BARBARA KIRBY and Mary Cary Kendall will be making some history of their own tomorrow instead of following their usual pursuit, which is to research, restore and preserve Stafford's heritage.

Kirby and Kendall are the two newest members of the Stafford County Historical Society's "Keepers of the Knowledge" program.

They will be honored at the Society's monthly meeting tomorrow at 7:30 p.m. in the Board of Supervisors chambers at the Administration Center.

Kirby and Kendall will be presented plaques recognizing their "dedication, special witness and enduring contributions" as vital links in "recording and understanding our local, regional and national history."

Society member Steve Gambaro is the motivating force behind the Keepers program. It is based on the American Indian concept of having elders of the tribe provide younger generations with oral histories of lasting value.

The Society's long-term goal is to display photographs of the Keepers, along with taped interviews and transcripts, at a Stafford County Museum when one is established.

Four longtime county residents--George L. Gordon Jr., Dr. H. Stewart Jones, Marion Brooks Robinson and D.P. Newton--were the first class of Keepers honored last July.

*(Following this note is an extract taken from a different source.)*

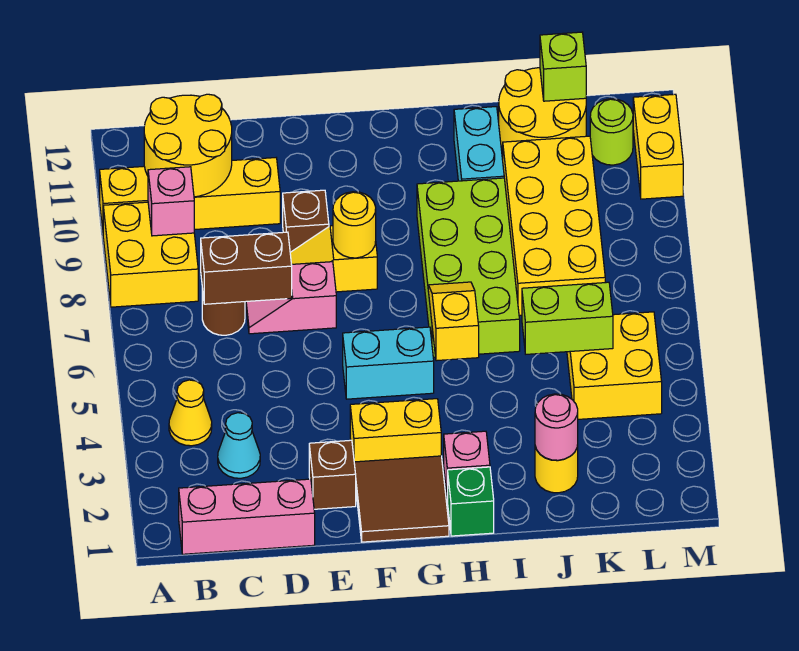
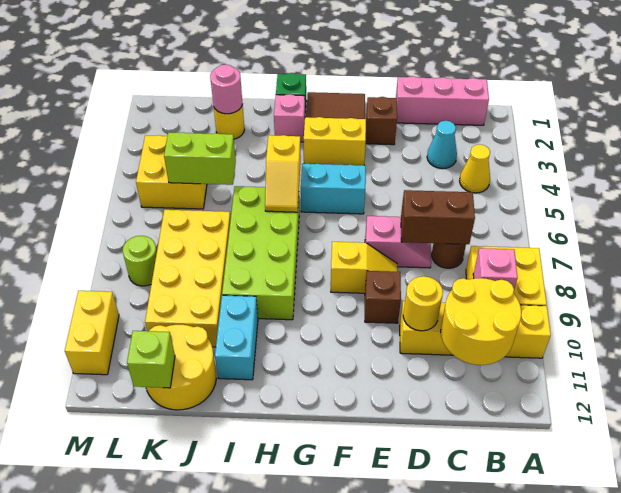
yellow 1x1 round brick [333,192,376,258] -> yellow 1x1 round brick moved to [403,276,443,331]
lime 1x1 round brick [590,99,633,165] -> lime 1x1 round brick moved to [123,236,157,286]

"I was quite surprised and very humbled" by the selection, said Kirby. "When Steve [Gambaro] called to tell me, I just said, 'You've got
to be kidding.'"

As a volunteer archivist at the courthouse, Kirby probably is more familiar with information contained in Stafford's old records than just about anyone in county government.

Wearing white gloves to keep oils and acid on the skin from damaging the documents, Kirby has spent hundreds of hours during the past 10 years reorganizing and indexing county documents.

"Working with the records is fascinating," said Kirby. "You get to see the whole life of Stafford County passing before your eyes.

"And one thing you learn is that human nature doesn't change--just the names change."

Kirby is a native of Oklahoma City and is retired from a job as a research assistant. She migrated to Stafford from Prince William County about 12 years ago. And now, she rates as an expert on everything from land and tax records to old cemeteries.